I must be out of my goddamned mind.
I am here in balmy California, where this evening I strolled through the obscenely wealthy downtown of Palo Alto and listened to live jazz music as it streamed onto the sidewalk, where palm trees sway and it smells like June, where I am sure there is an abundance of things to see and do, and all I want to do is go the fuck home. Really.
I have been to four conferences or trainings in six weeks and my little brain is zapping out with homesickness and mommy guilt and the longing to just give my fella a great big hug. I'm about as educated in my profession as I can stand at the moment, I have projects waiting for me stacked to high heaven, and I can't wait to just sit down and dispatch for a while, then go on home at the end of the day.
I miss my bed, my craft room, Scott's shoulder rubs, cuddle-time with Jordan and Maya, AA meetings, and my workout routine (no, even in health I will not work out in the SoFit facility).
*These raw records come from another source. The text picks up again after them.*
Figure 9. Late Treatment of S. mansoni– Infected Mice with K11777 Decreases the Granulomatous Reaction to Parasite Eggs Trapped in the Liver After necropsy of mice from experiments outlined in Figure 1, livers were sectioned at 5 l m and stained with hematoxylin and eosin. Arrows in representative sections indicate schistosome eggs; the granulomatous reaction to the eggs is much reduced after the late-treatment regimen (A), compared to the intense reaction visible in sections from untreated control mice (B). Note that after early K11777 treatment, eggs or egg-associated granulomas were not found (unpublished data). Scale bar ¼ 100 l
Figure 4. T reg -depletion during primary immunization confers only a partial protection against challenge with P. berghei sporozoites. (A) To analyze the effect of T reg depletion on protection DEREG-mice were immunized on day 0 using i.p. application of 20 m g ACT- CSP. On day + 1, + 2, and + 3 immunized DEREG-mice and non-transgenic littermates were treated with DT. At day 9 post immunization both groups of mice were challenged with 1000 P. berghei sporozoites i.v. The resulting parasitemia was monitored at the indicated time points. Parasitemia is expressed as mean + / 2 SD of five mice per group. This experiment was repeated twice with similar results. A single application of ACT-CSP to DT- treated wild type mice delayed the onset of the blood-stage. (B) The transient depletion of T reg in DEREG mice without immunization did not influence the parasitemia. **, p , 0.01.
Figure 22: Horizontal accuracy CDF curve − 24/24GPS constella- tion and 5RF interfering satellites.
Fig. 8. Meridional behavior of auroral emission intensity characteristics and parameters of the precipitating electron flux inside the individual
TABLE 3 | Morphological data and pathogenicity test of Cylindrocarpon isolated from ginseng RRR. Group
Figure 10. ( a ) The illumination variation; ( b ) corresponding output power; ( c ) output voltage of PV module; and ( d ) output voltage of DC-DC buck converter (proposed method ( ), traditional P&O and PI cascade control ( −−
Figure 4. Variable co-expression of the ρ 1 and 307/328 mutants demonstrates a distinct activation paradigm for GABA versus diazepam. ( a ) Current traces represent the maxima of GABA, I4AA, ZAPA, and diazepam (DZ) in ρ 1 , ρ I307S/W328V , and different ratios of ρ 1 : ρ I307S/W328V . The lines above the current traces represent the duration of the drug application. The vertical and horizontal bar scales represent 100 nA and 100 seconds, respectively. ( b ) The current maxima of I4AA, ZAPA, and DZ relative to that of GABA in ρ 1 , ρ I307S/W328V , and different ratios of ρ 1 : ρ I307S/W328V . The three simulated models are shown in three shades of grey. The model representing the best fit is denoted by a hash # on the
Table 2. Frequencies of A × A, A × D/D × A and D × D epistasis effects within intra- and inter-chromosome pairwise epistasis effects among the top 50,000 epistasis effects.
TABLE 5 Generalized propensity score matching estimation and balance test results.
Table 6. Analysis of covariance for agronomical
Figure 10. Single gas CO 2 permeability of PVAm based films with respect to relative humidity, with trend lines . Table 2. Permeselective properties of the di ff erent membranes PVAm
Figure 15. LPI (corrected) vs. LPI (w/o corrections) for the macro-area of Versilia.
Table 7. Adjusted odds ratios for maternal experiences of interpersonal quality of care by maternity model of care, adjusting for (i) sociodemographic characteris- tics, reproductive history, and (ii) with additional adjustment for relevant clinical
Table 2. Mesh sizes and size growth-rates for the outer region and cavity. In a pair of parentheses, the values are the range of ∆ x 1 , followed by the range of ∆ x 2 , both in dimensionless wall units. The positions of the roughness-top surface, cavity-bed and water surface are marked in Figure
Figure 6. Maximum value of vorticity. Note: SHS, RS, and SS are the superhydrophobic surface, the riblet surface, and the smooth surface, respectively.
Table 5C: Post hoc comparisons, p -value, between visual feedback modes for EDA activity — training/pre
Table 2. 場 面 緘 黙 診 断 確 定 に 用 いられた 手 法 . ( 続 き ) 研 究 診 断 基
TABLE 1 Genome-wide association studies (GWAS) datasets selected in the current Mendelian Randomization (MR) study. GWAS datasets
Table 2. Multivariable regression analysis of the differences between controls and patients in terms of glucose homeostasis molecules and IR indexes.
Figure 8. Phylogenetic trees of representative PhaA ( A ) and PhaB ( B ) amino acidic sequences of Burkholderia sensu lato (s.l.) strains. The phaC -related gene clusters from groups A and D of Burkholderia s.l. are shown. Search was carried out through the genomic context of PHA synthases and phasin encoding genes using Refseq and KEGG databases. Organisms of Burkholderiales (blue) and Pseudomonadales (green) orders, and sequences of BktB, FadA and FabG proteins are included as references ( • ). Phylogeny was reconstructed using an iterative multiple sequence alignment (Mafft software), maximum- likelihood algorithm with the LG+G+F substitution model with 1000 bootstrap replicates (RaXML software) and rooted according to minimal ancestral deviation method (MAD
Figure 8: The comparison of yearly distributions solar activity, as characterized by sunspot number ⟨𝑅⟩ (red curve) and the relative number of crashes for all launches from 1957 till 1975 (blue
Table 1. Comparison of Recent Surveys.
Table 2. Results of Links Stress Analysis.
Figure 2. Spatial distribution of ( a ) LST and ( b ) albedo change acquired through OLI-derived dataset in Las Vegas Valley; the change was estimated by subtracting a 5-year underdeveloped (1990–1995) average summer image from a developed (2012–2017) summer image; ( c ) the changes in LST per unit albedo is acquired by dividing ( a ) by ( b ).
I don't care if I have a feather bed. I don't care if this place is blanketed with crepe myrtle. I don't care if I'm a spit and a whistle from Fisherman's Wharf. I'm done here. Just done.
Now please, someone, anyone, print this post and stick it on my forehead in, say, March. I promise by then I won't remember one word of this rant, and when reminded will consider having myself retroactively committed.